Stgo a Mil: La Ribot, Siempre Distinguida

Los día 4,5 y 6 de enero se presentó “Another Distinguée”, de la coreógrafa madrileña María José Ribot o simplemente La Ribot, como es mundialmente conocida. El lugar de presentación fue el centro Nave, ubicado en pleno barrio Yungay, que desde 2015 se ha consagrado como centro de creación artística y residencia del país. La ocasión de tener en Chile a La Ribot es producto de la colaboración y gestión entre Nave y unos de los festivales más importantes de las artes escénicas como es el Festival Santiago Mil, que en esta oportunidad cumple 25 años de trayectoria, entregándonos lo mejor del mundo del teatro y una amplia cartelera

de danza, que en esta edición se compone de 15 trabajos coreográficos.
Nombrar a La Ribot es, sin duda, hablar de una de las personas más importantes y trascendentales de la danza contemporánea de fines del siglo XX y una eterna investigadora del cuerpo como lugar de creación artística.
En esta oportunidad nos entregó su última obra, que es parte de una seguidilla de acciones creativas que se iniciaron en 1993, con nombres que poseen un denominador común: en1994, “Piezas Distinguidas”; en 1997, “Más Distinguidas”; en 2000, “Still Distinguished”; en 2011, “Para Distinguidas”; en 2016, “Another Distinguée”.

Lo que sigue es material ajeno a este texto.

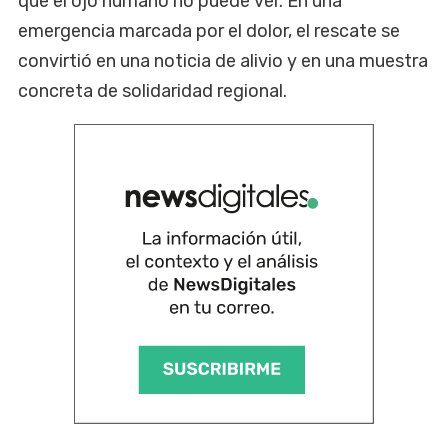
que el ojo humano no puede ver. En una
emergencia marcada por el dolor, el rescate se
convirtió en una noticia de alivio y en una muestra
concreta de solidaridad regional.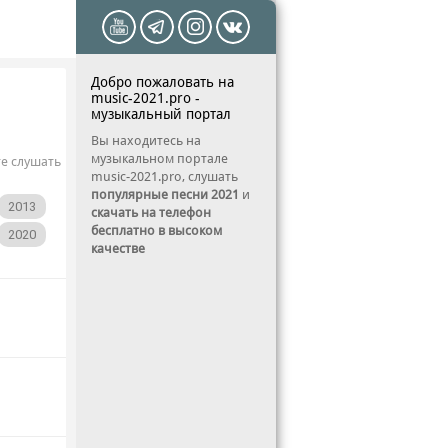
Добро пожаловать на
music-2021.pro -
музыкальный портал
Вы находитесь на
музыкальном портале
те слушать
music-2021.pro, слушать
популярные песни 2021
и
2013
скачать на телефон
бесплатно в высоком
2020
качестве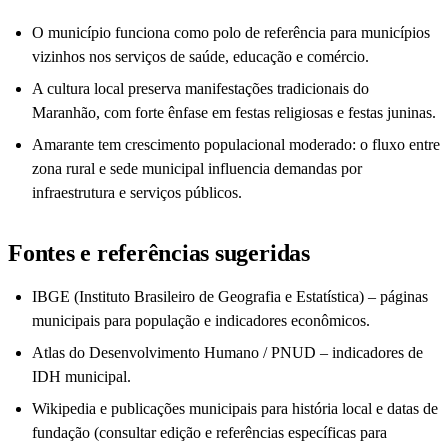
O município funciona como polo de referência para municípios
vizinhos nos serviços de saúde, educação e comércio.
A cultura local preserva manifestações tradicionais do
Maranhão, com forte ênfase em festas religiosas e festas juninas.
Amarante tem crescimento populacional moderado: o fluxo entre
zona rural e sede municipal influencia demandas por
infraestrutura e serviços públicos.
Fontes e referências sugeridas
IBGE (Instituto Brasileiro de Geografia e Estatística) – páginas
municipais para população e indicadores econômicos.
Atlas do Desenvolvimento Humano / PNUD – indicadores de
IDH municipal.
Wikipedia e publicações municipais para história local e datas de
fundação (consultar edição e referências específicas para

La interpretación es de Juan Loriente, Thami Manekehla y la misma Ribot, donde esta última también es responsable del trabajo coreográfico y dirección artística. El diseño de luces es de Eric Wurtz.
Este último trabajo se anuncia con una consigna previa para el público que asiste a la sala. “Pueden ubicarse donde ustedes deseen, transitar, sentarse, están prohibidas las fotografías durante el desarrollo de la obra”, y todas se cumplieron, a excepción de la última, debido a que, en la parte final los asistentes cual niños desobedientes, los asistentes sacaron sus teléfonos para llevarse al menos una imagen de esta artista de lo efímero.
Durante la pieza el público - en su mayoría engolosinado - se aprecia observando la función y sigue cada uno de los pasos de esta señora de lo performativo, la danza y un sinnúmero de títulos que ella perfectamente podría adjudicarse.
Los fragmentos se presentan en un espacio con una luz tenue, donde el público debe ubicarse y transitar. En cierto grado esto dificulta una completa visión de la obra, si pensamos en la caja tradicional de un escenario, pero también entrega a cada espectador una historia y sensaciones diferentes. A su vez, el público se convierte en parte de una obra o en los nuevos límites espaciales de los intérpretes, que deben evaluar las transformaciones del espacio en constante movimiento.
“Another…” se estructura en cinco piezas o partes que se van desarrollando consecutivamente, entregándonos imágenes y signos que el público debe interpretar y desarrollar por su propia autoría.
En definitiva, La Ribot es una maestra de lo escénico, la imagen y el espacio. La obra es una avallasadora entrega de significados que pueden ser simples a una primera mirada, pero se trata de imágenes potentes, desgarradoras, como la escena final, donde los intérpretes yacen pintados de un fuerte color rojo, inmóviles, fallecidos, dormidos, inertes.